How to Sort Pandas DataFrame by One Column's Values
We will introduce the pandas.DataFrame.sort_values
method to sort the DataFrame
values, and its options like ascending
to specify the sorting order and na_position
that determines the position of NaN
in the sorted result.
Consider the following DataFrame
,
import pandas as pd
df = pd.DataFrame(
{
"col1": ["g", "t", "n", "w", "n", "g"],
"col2": [5, 2, 5, 1, 3, 6],
"col3": [0, 7, 2, 8, 1, 2],
}
)
print(df)
If you run this code, you will get the output as following which is not sorted yet.
col1 col2 col3
0 g 5 0
1 t 2 7
2 n 5 2
3 w 1 8
4 n 3 1
5 g 6 2
Now we could sort the DataFrame
with the codes below.
import pandas as pd
df = pd.DataFrame(
{
"col1": ["g", "t", "n", "w", "n", "g"],
"col2": [5, 2, 5, 1, 3, 6],
"col3": [0, 7, 2, 8, 1, 2],
}
)
print(df.sort_values(by=["col1"]))
We sort DataFrame
by col1
. After running the above code, you will get the following output.
col1 col2 col3
0 g 5 0
5 g 6 2
2 n 5 2
4 n 3 1
1 t 2 7
3 w 1 8
We can use more than one column for sorting as well. Let’s change the last line of the above codes as follow,
print(df.sort_values(by=["col1", "col2"]))
Output:
col1 col2 col3
0 g 5 0
5 g 6 2
4 n 3 1
2 n 5 2
1 t 2 7
3 w 1 8
Now DataFrame
is further sorted by col2
as well.
DataFrame
Sorting Order - Argument ascending
By default, sorting is in ascending order.
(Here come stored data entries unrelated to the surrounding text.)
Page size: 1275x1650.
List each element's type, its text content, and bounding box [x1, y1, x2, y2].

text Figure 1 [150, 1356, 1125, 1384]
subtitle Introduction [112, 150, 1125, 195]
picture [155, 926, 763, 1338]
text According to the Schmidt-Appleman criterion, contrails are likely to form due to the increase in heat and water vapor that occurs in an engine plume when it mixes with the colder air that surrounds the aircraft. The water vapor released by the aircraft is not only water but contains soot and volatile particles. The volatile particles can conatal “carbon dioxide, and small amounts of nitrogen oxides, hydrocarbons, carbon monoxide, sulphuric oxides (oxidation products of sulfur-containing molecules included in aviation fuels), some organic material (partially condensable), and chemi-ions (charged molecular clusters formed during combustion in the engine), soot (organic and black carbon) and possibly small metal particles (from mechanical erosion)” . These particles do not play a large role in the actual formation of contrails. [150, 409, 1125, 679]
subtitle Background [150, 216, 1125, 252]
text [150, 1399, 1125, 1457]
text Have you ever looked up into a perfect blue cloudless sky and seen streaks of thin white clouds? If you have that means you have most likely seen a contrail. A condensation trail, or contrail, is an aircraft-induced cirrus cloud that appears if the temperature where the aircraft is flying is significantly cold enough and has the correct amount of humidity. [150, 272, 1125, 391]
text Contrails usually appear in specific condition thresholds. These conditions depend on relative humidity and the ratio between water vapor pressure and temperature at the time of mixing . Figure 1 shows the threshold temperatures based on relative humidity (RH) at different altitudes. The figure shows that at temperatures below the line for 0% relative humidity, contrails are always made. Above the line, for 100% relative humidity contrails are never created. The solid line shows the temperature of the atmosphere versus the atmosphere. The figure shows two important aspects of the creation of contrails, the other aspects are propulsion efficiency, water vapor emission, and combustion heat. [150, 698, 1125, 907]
To sort DataFrame
in descending order, we need to set the flag ascending=False
.
print(df.sort_values(by=["col1", "col2"], ascending=False))
Output:
col1 col2 col3
3 w 1 8
1 t 2 7
2 n 5 2
4 n 3 1
5 g 6 2
0 g 5 0
DataFrame
Sorting Order - Argument na_position
na_position
specifies the position of NaN
after sorting i.e. last
puts NaN
at the end. Its default value is first
that puts NaN
at the beginning of the sorted result.
Consider the following DataFrame
,
import numpy as np
import pandas as pd
s = pd.Series([np.nan, 2, 4, 10, 7])
print(s.sort_values(na_position="last"))
After running the code, we will get the following output.
1 2.0
2 4.0
4 7.0
3 10.0
0 NaN